Review  Cultures of Vision: Images, the Media, and the Imaginary
In the final two chapters Burnett examines the emergence and impact of video images on modern culture. In "Reinventing the Electronic Image," Burnett notes the "exponential growth in creativity and communication that has occured because of videotape, camcorders, desktop publishing, and the reinvention of sound across computer networks" (219).

He considers two types of video--political, activist video and artistic video--and finds that the two "operate in distinct realms, economically, culturally, and at the level of distribution" (226). Burnett warns that the tendency of the activist to idealize video, that is, to believe that video can "break through the smokescreens manufactured by mainstream media and commnicate directly to the people" (229) may be a trend which intensifies resistance to the critical examination of video as a medium.
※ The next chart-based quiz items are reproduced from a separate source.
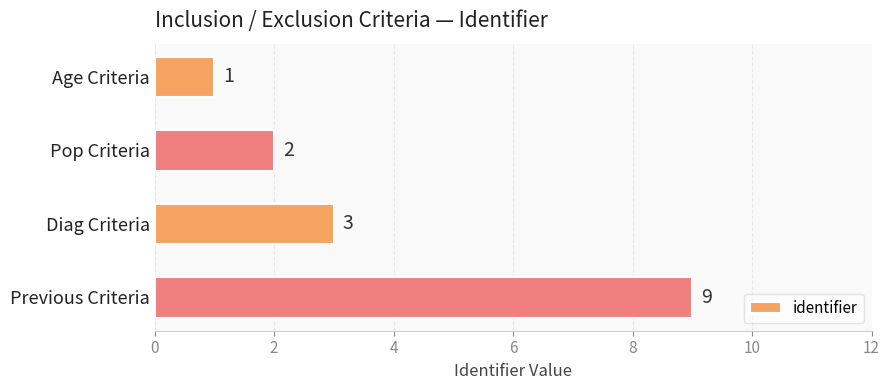

Reading top to bottom, transcribe all the data shown in this chart.

Age Criteria=1	Pop Criteria=2	Diag Criteria=3	Previous Criteria=9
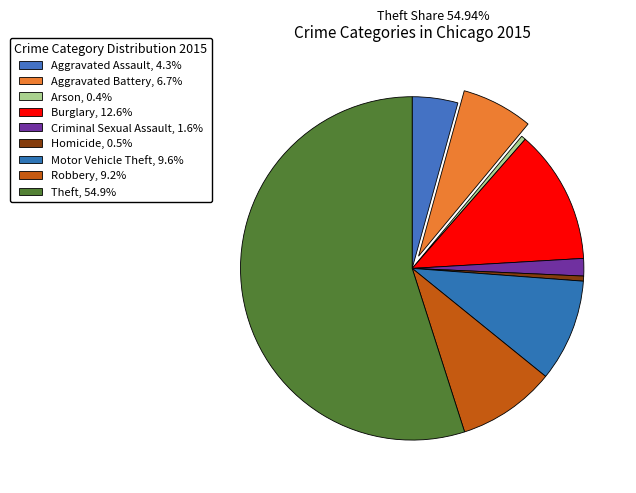

True or false: Aggravated Battery accounts for 21% of the total.

False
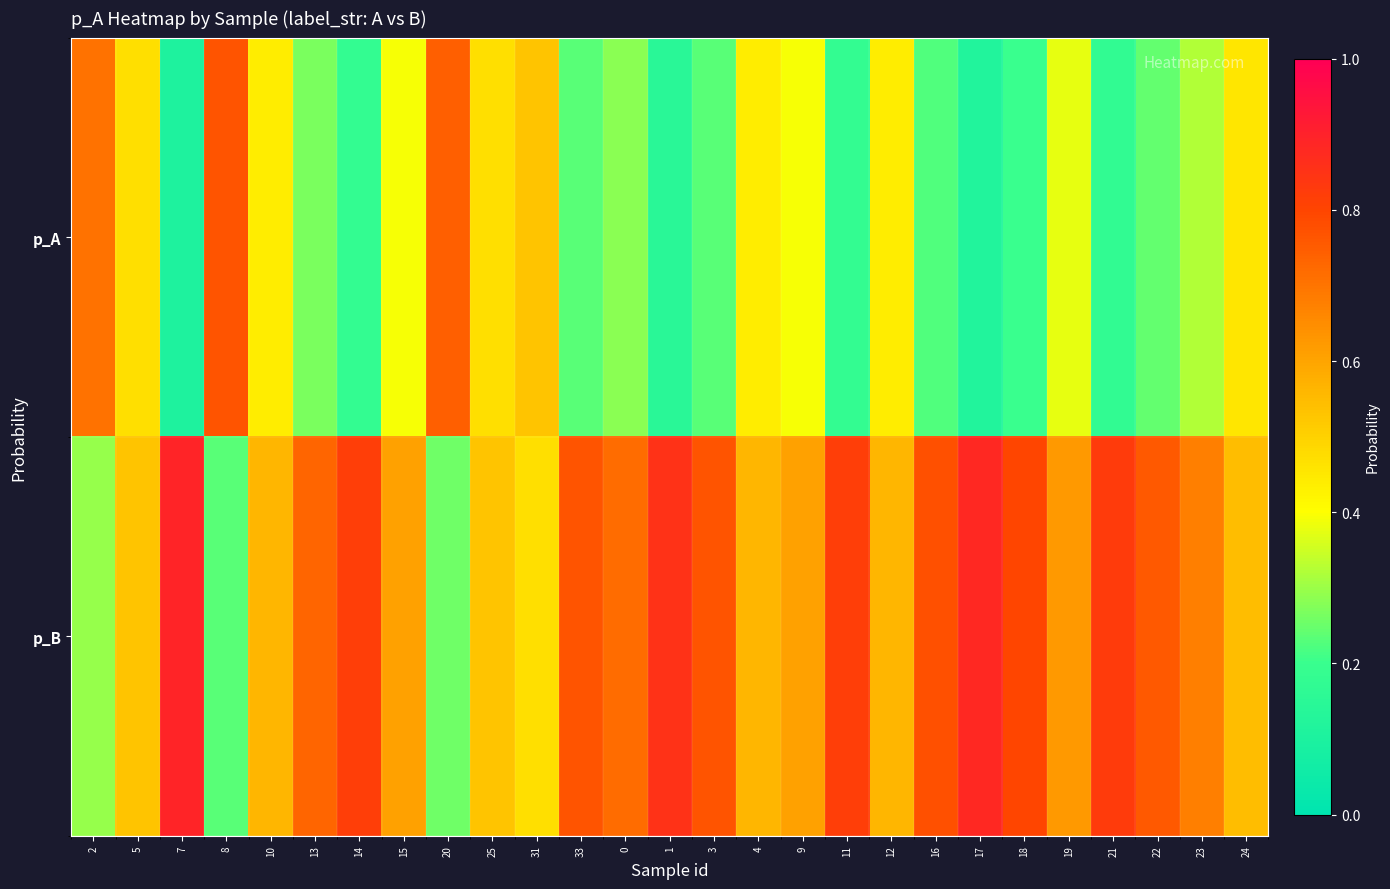

What is the spread (max minus min) of values at 2?

0.4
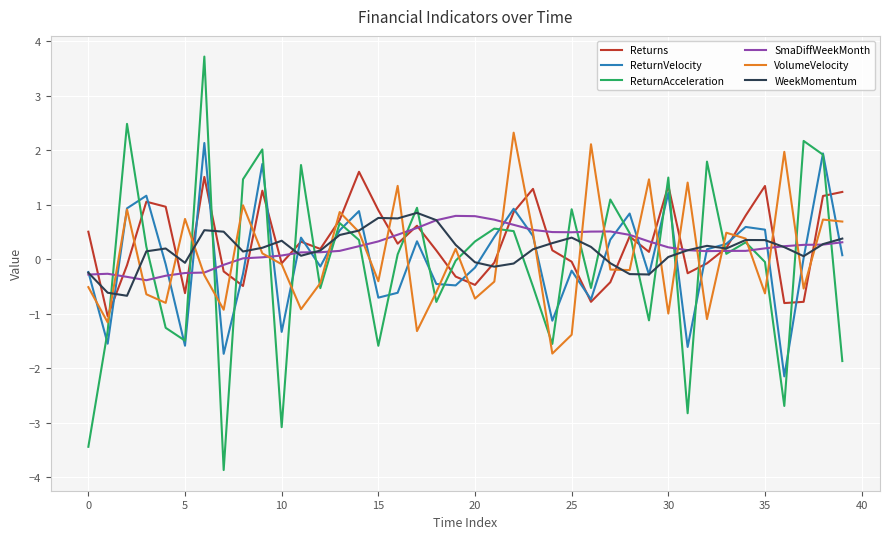

What is the minimum value for ReturnAcceleration?

-3.9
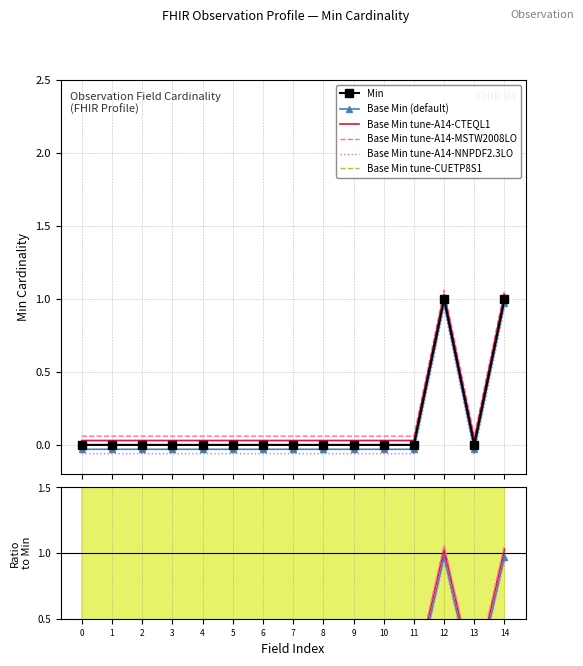

Is the value of Base Min tune-A14-MSTW2008LO at 2 greater than the value of Base Min tune-CUETP8S1 at 14?

No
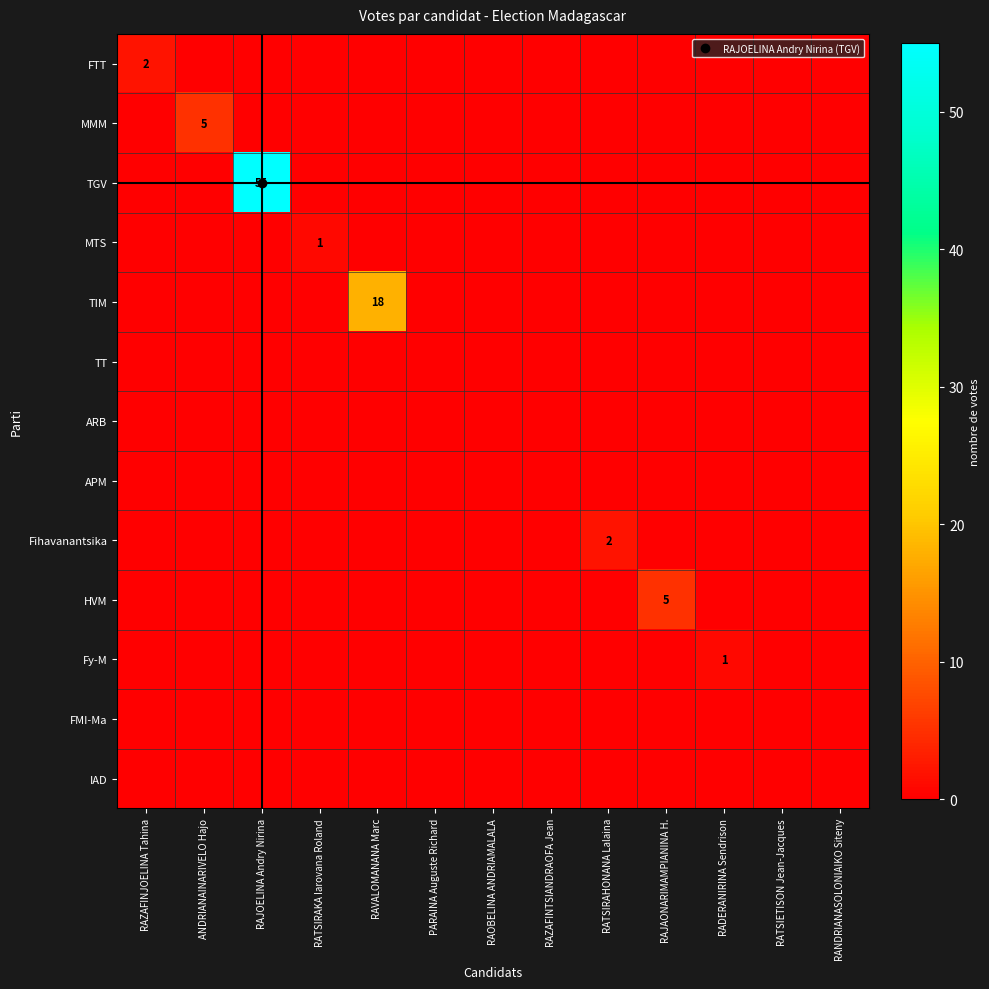

True or false: TIM has a value of 11 at PARAINA Auguste Richard.

False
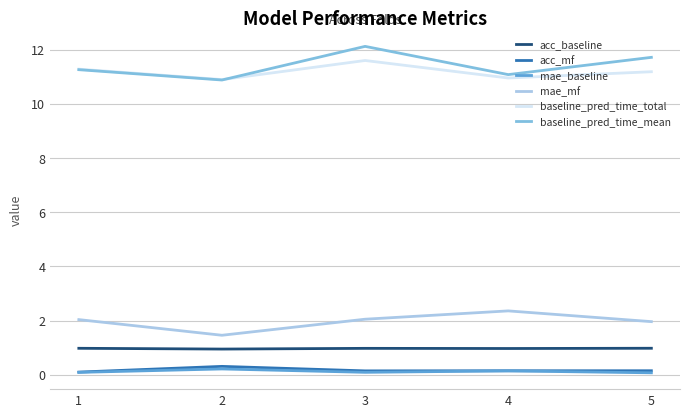

True or false: acc_mf has a value of 0.1 at 1.

True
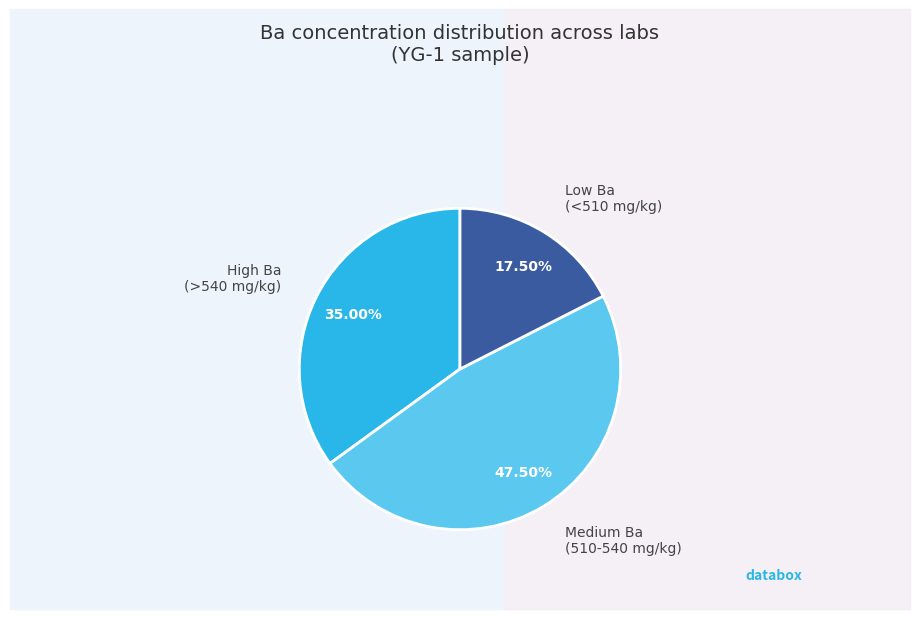

Is there a majority slice in this chart?

No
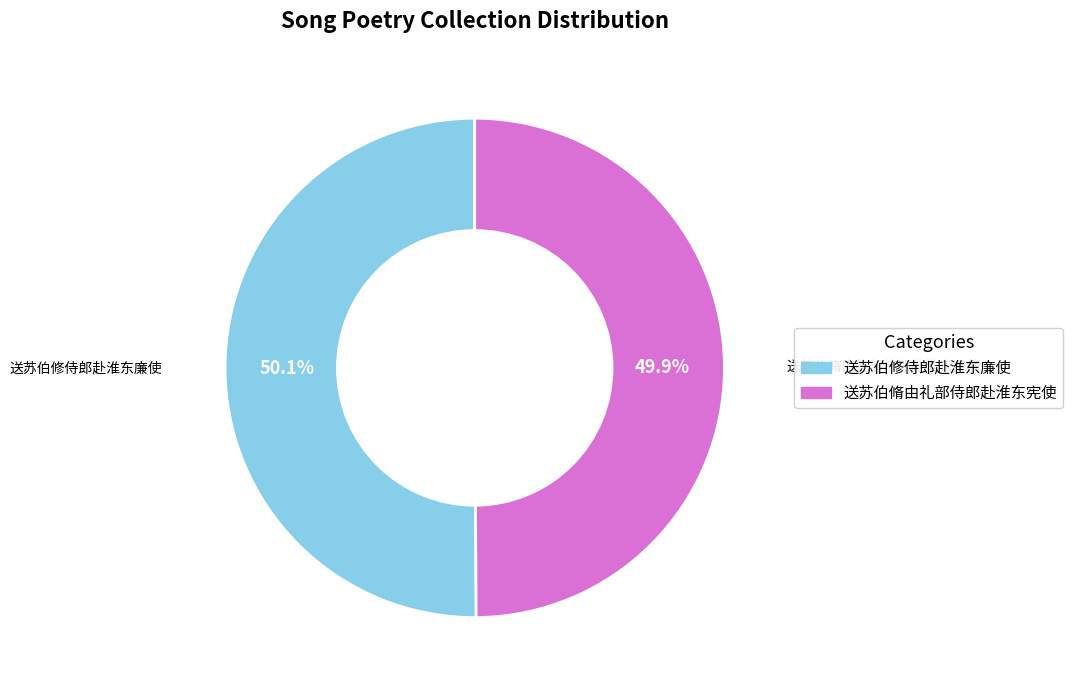

The 送苏伯脩由礼部侍郎赴淮东宪使 slice represents 38% of the pie. True or false?

False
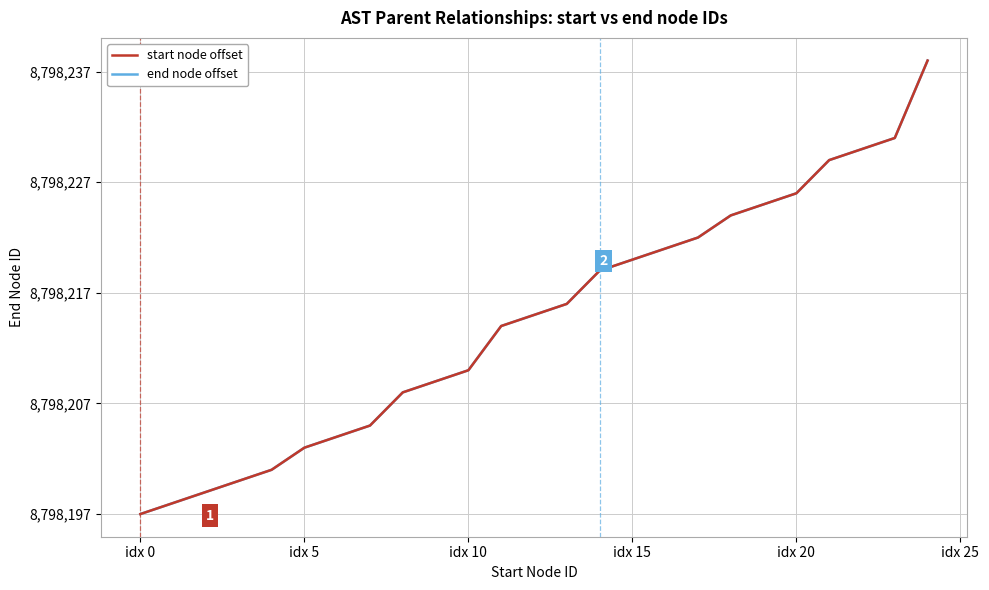

Does the chart display data point markers on the line(s)?

No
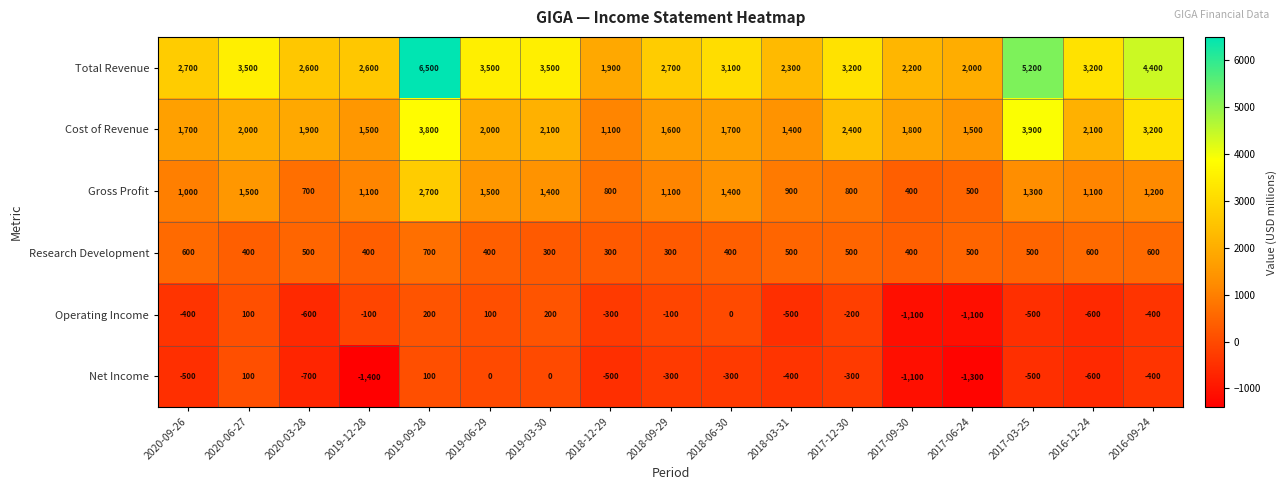

Is the value of Operating Income at 2018-12-29 greater than the value of Gross Profit at 2018-06-30?

No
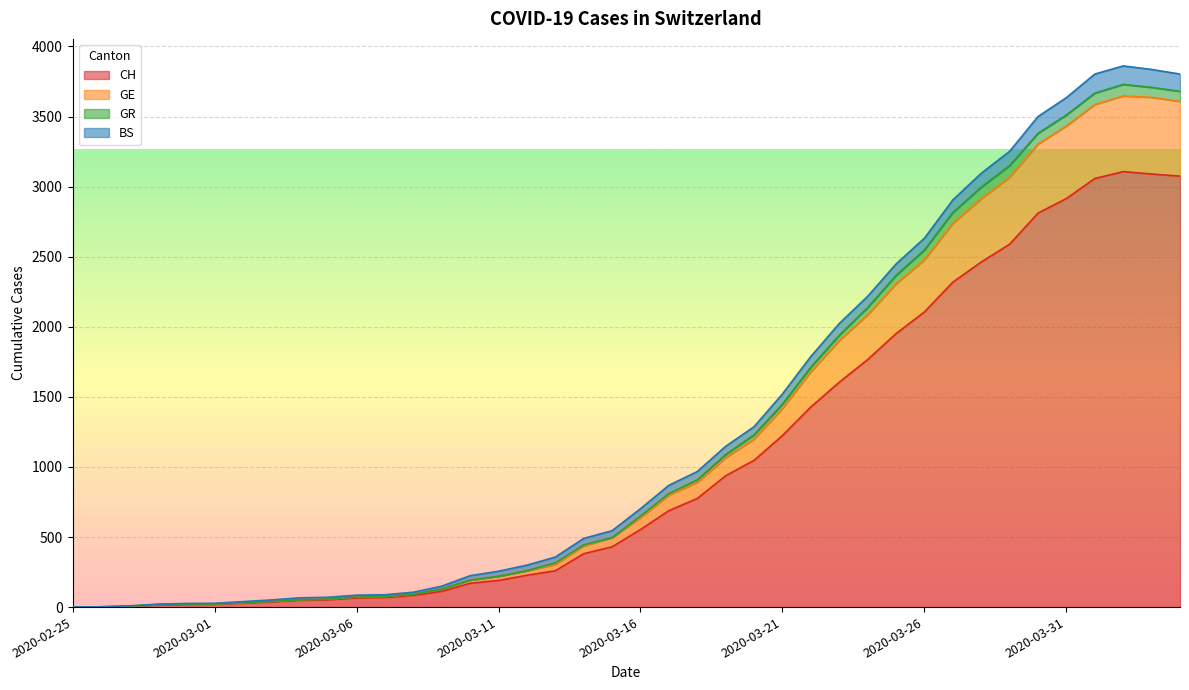

The CH series shows 8 at 2020-02-27. True or false?

False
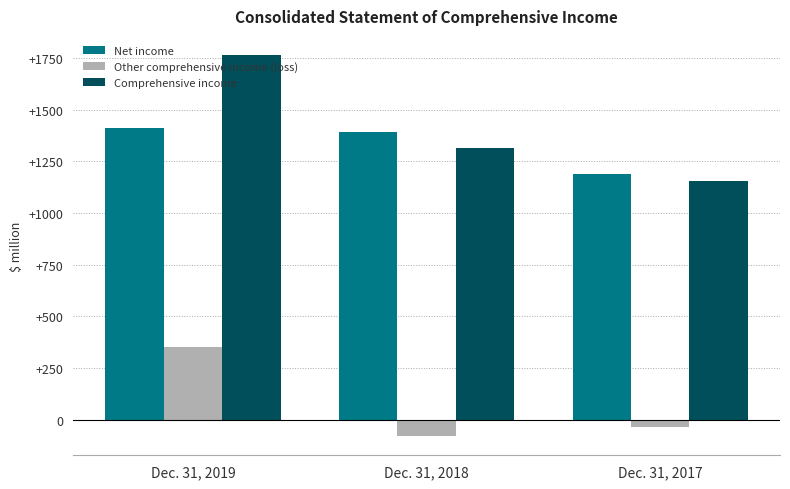

Reading left to right, extract all data points from this chart.

Net income: Dec. 31, 2019=1411	Dec. 31, 2018=1393	Dec. 31, 2017=1186
Other comprehensive income (loss): Dec. 31, 2019=353	Dec. 31, 2018=-80	Dec. 31, 2017=-34
Comprehensive income: Dec. 31, 2019=1764	Dec. 31, 2018=1313	Dec. 31, 2017=1152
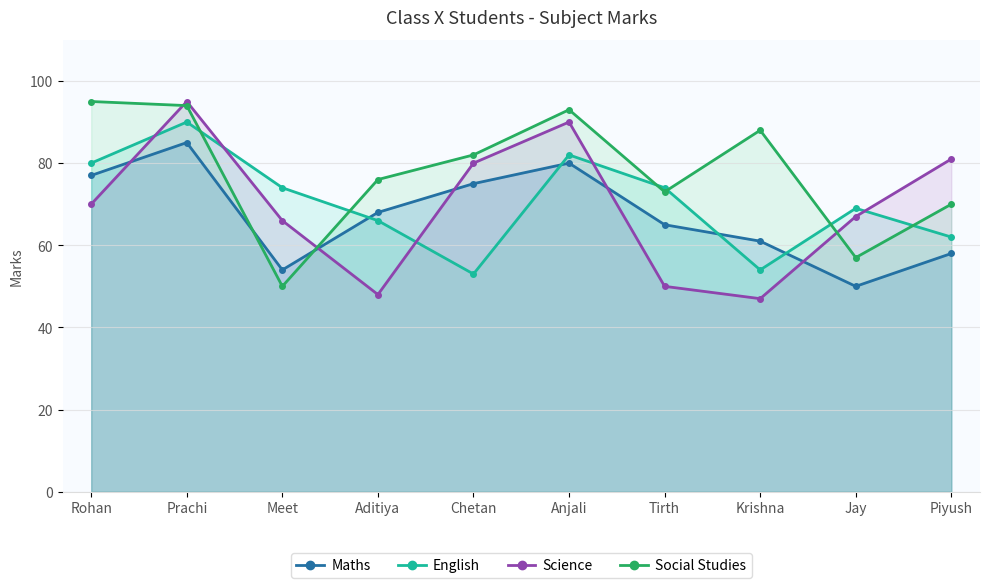

How many interior local valleys does the Science series have?

2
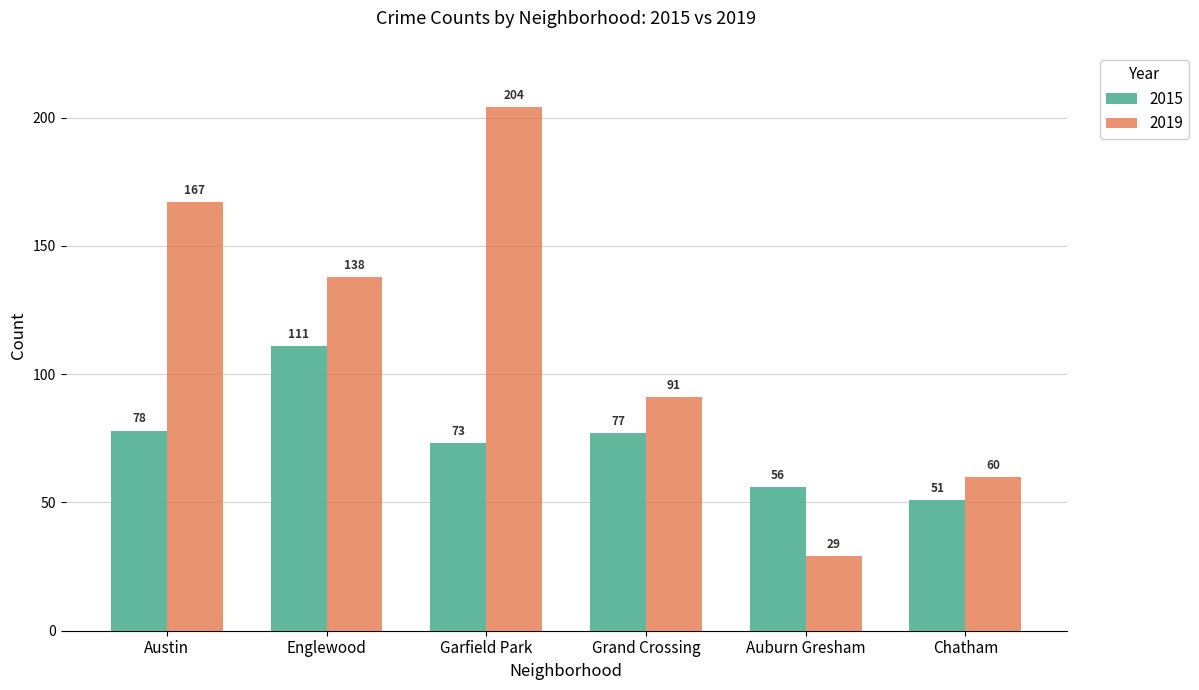

At how many categories does at least one series exceed 155?

2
Burnett believes that we must reexamine the assumption that the video image will, by its very existance, "open up discourses and relationships hitherto repressed by the political anbd social situation in which the public found themselves" (244).

The final chapter deals less with image and more with the development of identity. Burnett claims that "we have entered an era in which the way information is transmitted is of less consequence than the use made of the material created" (278). The use which he apparently wishes to discuss is that of the construction of social and individual identity. Burnett considers at length the ways in which the construction of identity has become increasingly problematic, since the traditional ways in which we used to create identity are gone (286). Today, he argues, communities undergo "hyperchange," a process which is rapid, linear, exponential, discontinuous, and chaotic. Hyperchange allows no time for evaluation, interpretation.

This last chapter draws examples from a diverse set of video and television images, the making of a video in the Marshall Islands, a Superbowl halftime show, an episode of Seinfeld, and the work of the avant-garde video artists Bill Viola and Sadie Benning. Burnett seems most concerned with examining the cultural context that informs viewings of popular culture media and lobbies for the development of a more sophisticated set of critical tools that will analyse popular culture events. He concludes by saying that the advent of sophisticated multimedia technologies have made distinctions of all kinds "dysfunctional." He finds that,

[T]here can be no conclusion to this book, because as with electronic mail, there seems to be more and more reasons to continue writing....It has been the thrust of this book to explore all of these elements within the context of an 'old' medium. These printed words are themselves on of the best ways of 'seeing' and also an excellent strategy for challenging the idea that the imaginary can ever be enclosed within the various technologies that any culture creates" (334).